Nathan melepas earphone lalu bersandar di kursi, seseorang menarik kursi lalu duduk di samping Nathan, Nathan tentu langsung melirik orang yang ada di sebelahnya.
"Hai Kak Nathan." Seseorang itu adalah Safira.
"Emm." Nathan menatap Safira sekilas, lalu kembali menatap layar monitor.
"Woy Nathan." Felix datang menghampiri mereka berdua.
"Ehh, ada siapa ini?" Tanya Felix menatap keberadaan Safira.
"Halo." Sapa Safira.
"Halo, kenalin gue Felix, temennya Nathan." Felix menjulurkan tangannya.
"Aku Safira." Safira menyambut uluran tangan Felix.
"Ekhem, gak usah lama-lama." Ucap Nathan, Safira lantas menarik tangannya dari genggaman Felix.
"Kalau begitu gue pamit, gak enak ganggu orang yang lagi pacaran."

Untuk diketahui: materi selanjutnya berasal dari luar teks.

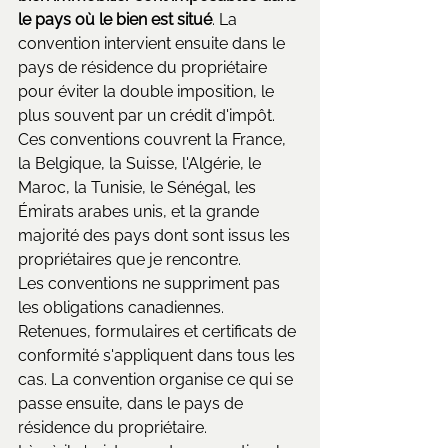
le pays où le bien est situé
. La 
convention intervient ensuite dans le 
pays de résidence du propriétaire 
pour éviter la double imposition, le 
plus souvent par un crédit d'impôt. 
Ces conventions couvrent la France, 
la Belgique, la Suisse, l'Algérie, le 
Maroc, la Tunisie, le Sénégal, les 
Émirats arabes unis, et la grande 
majorité des pays dont sont issus les 
propriétaires que je rencontre.
Les conventions ne suppriment pas 
les obligations canadiennes. 
Retenues, formulaires et certificats de 
conformité s'appliquent dans tous les 
cas. La convention organise ce qui se 
passe ensuite, dans le pays de 
résidence du propriétaire.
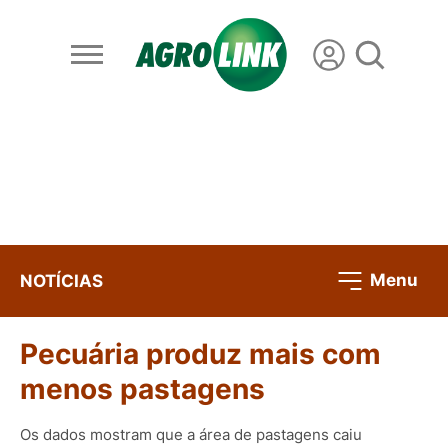
Menu
NOTÍCIAS
Pecuária produz mais com
menos pastagens
Os dados mostram que a área de pastagens caiu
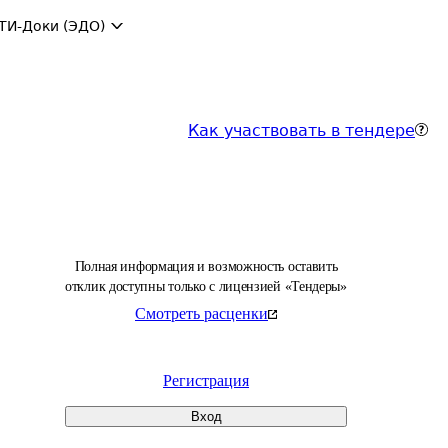
ТИ-Доки (ЭДО)
Как участвовать в тендере
Полная информация и возможность оставить
отклик доступны только с лицензией «Тендеры»
Смотреть расценки
Регистрация
Вход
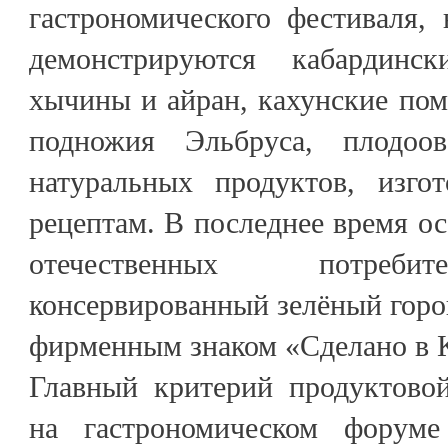
гастрономического фестиваля,
демонстрируются кабардинс
хычины и айран, кахунские пом
подножия Эльбруса, плодоо
натуральных продуктов, изго
рецептам. В последнее время о
отечественных потреби
консервированный зелёный горош
фирменным знаком «Сделано в 
Главный критерий продуктово
на гастрономическом форуме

"Apaan sih elu." Nathan menatap Felix kesal.
"Bye Safira."
"Bye Felix." Felix mengedipkan sebelah matanya sebelum pergi, Safira tersenyum begitu Felix pergi.
"Ngapain kamu ke sini?" Nathan menatap Safira dingin.
"Mau ketemu Kak Nathan." Safira menatap balik Nathan.
"Ada apa?"
"Gak ada."
"Kalau gak ada, mending pergi aja." Nathan menatap layar komputernya.
"Kak Nathan kenapa sih, ko sekarang Kakak dingin sama aku?" Nathan memasang kembali earphone nya.
"Kak Nathan." Safira membuka earphone Nathan, Nathan lantas menatap ke arah Safira.
"Safira, mulai sekarang kita sebaiknya jaga jarak."
"Kenapa?" Safira menatap Nathan sendu.
"Aku gak mau kamu kena dampak buruk."
"Maksudnya?"
"Kamu gak bakalan ngerti."
"Bilang aja, Kak Nathan udah punya wanita lain, iya kan?" Tuduh Safira.
"Gak ada," jawab Nathan.
"Iya aku tau, gak seharusnya aku ikut campur karena kita cuma teman." Safira bergerak mundur untuk menjauhi Nathan.
Namun Nathan menarik kursi Safira, alhasil kursi mereka berdekatan, bahkan posisi Safira dan Nathan saling berhadapan. Safira mengedipkan matanya beberapa kali karena terkejut dengan tindakan Nathan.
"Yakin cuma teman?" tanya Nathan.
"Ya teman, terus mau apa?"
"Apa yah." Nathan mengerutkan dahinya.
"Nyebelin banget sih." Ucap Safira cemberut.
Nathan tertawa melihat ekspresi wajah Safira.
"Gak usah ketawa."
"Maaf, siapa suruh kamu lucu kaya gini." Nathan dengan sengaja mencubit kedua pipi Safira.
"Kak Nathan sakit." Safira melepaskan tangan Nathan yang mencubit pipinya.
"Jangan cemberut gitu Ra."
"Namaku Safira bukan Ra." Sewot Safira.
"Untung sayang." Bisik Nathan.
"Apa?"
"Gak."
"Kak Nathan bilang apa tadi?"
"Itu panggilan sayang aku buat kamu."
"Yang mana?" Safira pura-pura lupa.
"Yang mana yah?" Nathan malah ikut-ikutan.
"Ihh sebel." Safira marah sambil berkacak pinggang.
"Ya ampun." Nathan mengacak rambut Safira.
"Kok malah di berantakin sih." Ucap Safira tidak terima, dia sengaja merapihkan rambutnya lama karena ingin bertemu dengan Nathan, tapi Nathan malah merusaknya.
"Ya udah sini aku benerin." Nathan merapihkan kembali rambut Safira.
"Gimana bisa aku jauh dari kamu, kalau kamu selalu bikin aku jatuh kaya gini." batin Nathan.
Nathan menatap Safira tanpa berkedip, Safira yang di tatap tentu salah tingkah.
"Jangan lama-lama nanti naksir lagi," ucap Safira.
Seolah tersadar, Nathan pura-pura batuk lalu memalingkan wajahnya.
"Mau main?" Tanya Nathan mengalihkan pembicaraan.
"Aku liatin Kakak aja."
"Oke." Mereka pun asik bermain sambil bercanda.